Exercise prompt:
Reproduce the data from the line with "What is the sum" up to and including the line with "List the labels", replacing "labels" with "categories" and leaving everything else unchanged. Omit the pictures from your answer.

Data shown:
• • • •

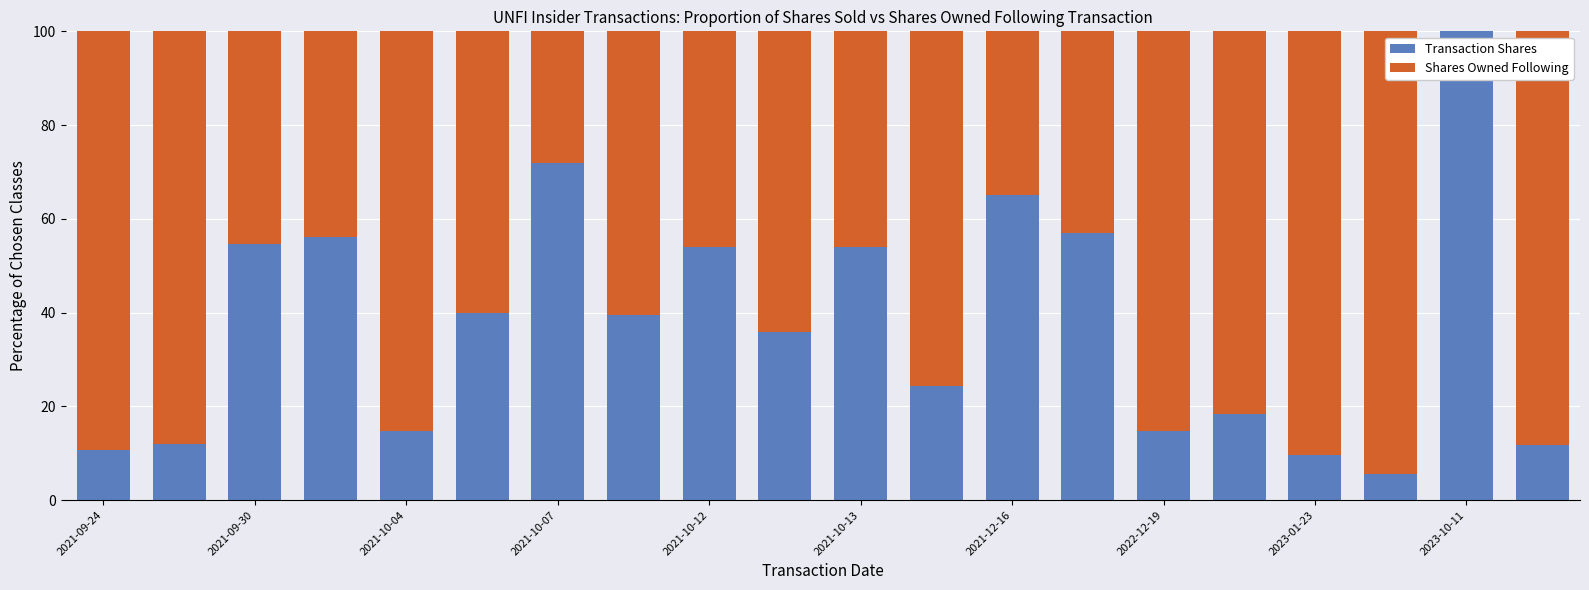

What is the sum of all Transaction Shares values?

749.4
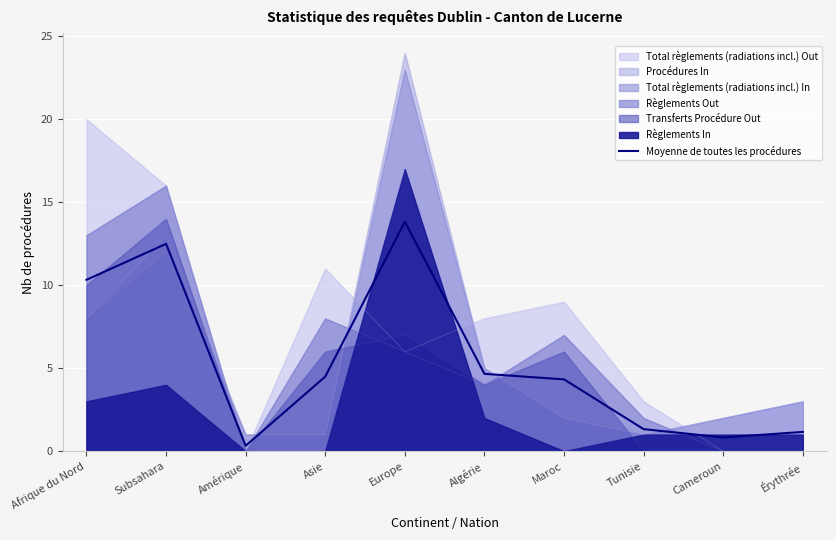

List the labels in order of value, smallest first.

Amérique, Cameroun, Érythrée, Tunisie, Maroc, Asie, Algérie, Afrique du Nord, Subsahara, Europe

• • • •

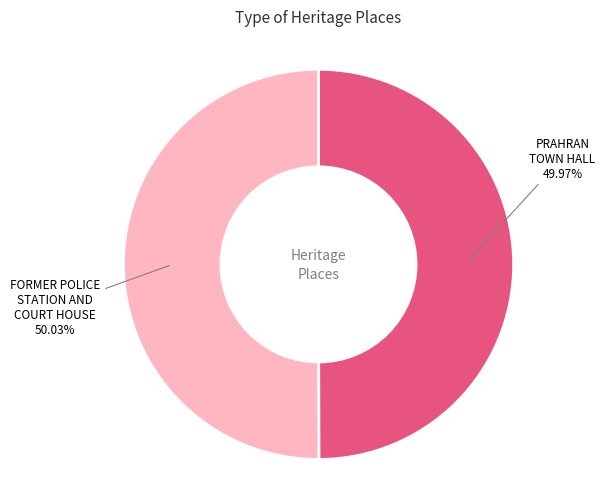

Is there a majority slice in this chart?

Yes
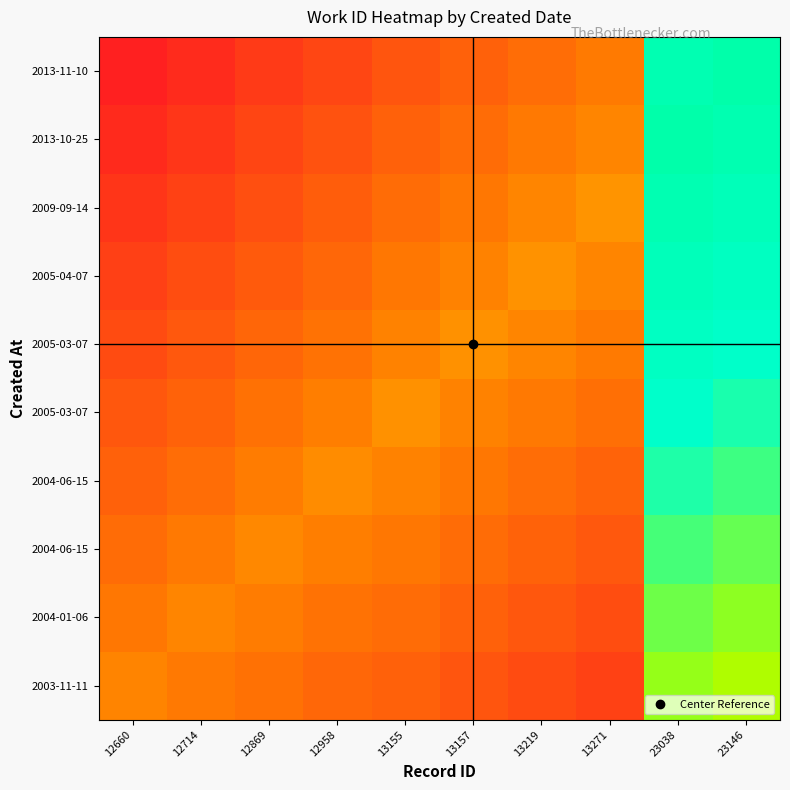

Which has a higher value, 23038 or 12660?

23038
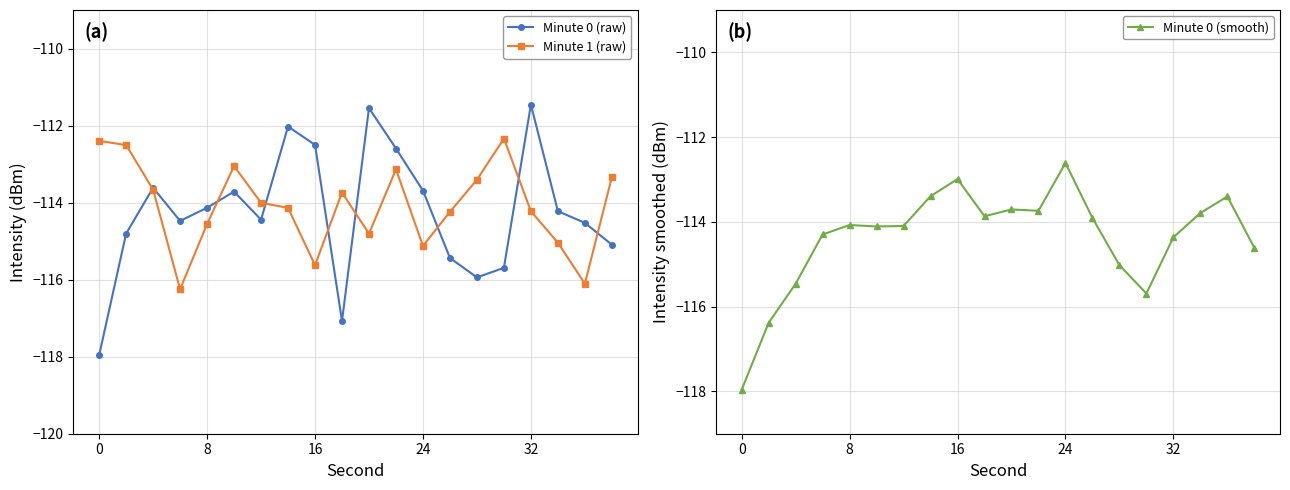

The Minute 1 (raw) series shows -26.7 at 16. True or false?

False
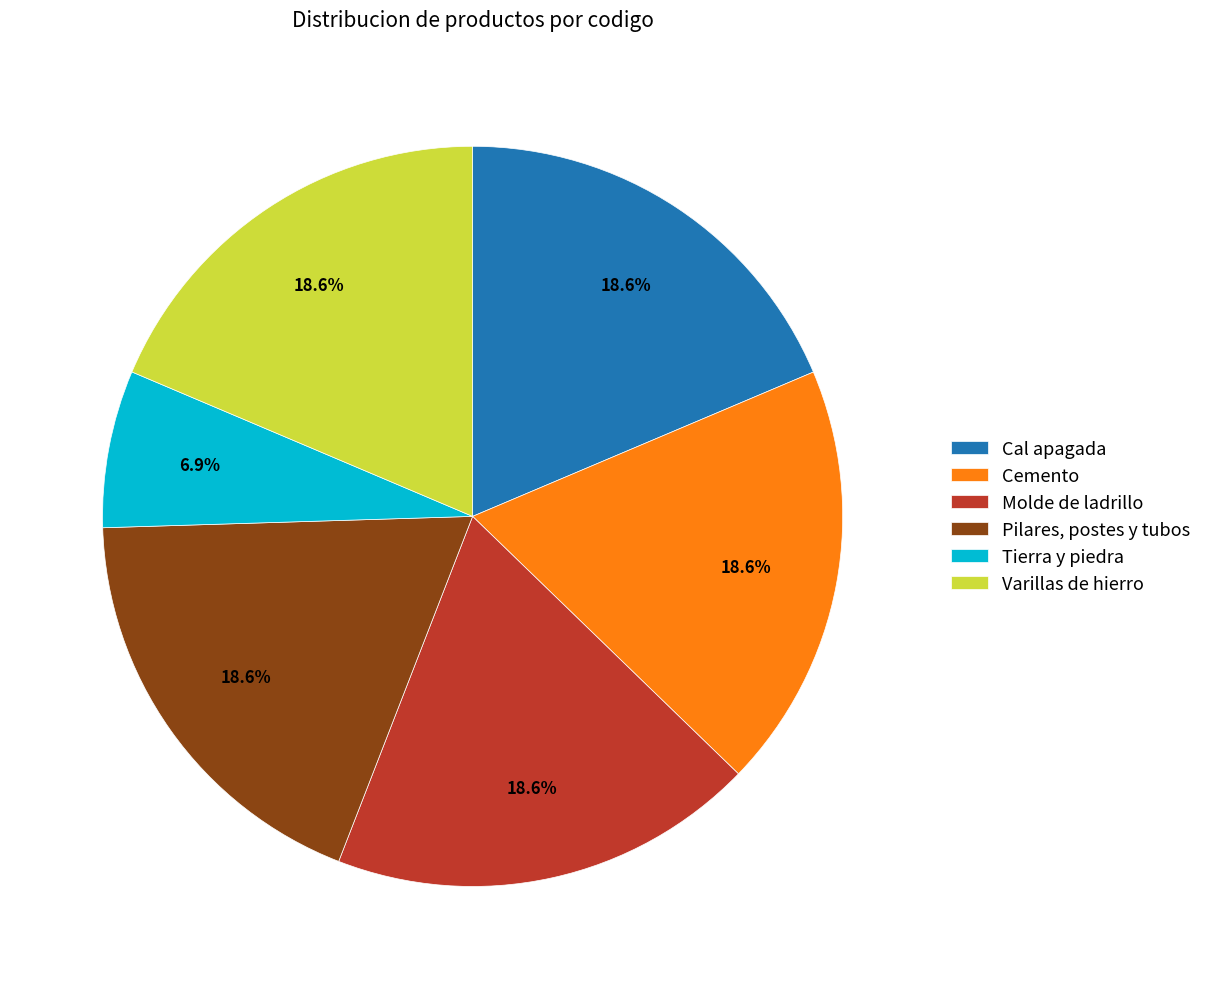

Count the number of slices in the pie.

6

• • • •

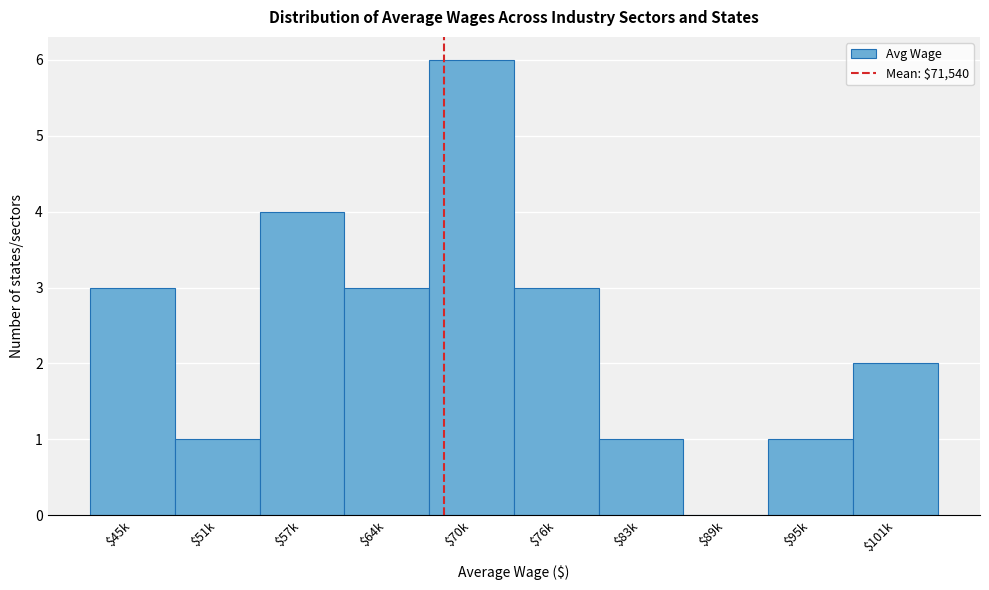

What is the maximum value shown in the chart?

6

• • • •

Reply:
What is the sum of all Transaction Shares values?

749.4

List the categories in order of value, smallest first.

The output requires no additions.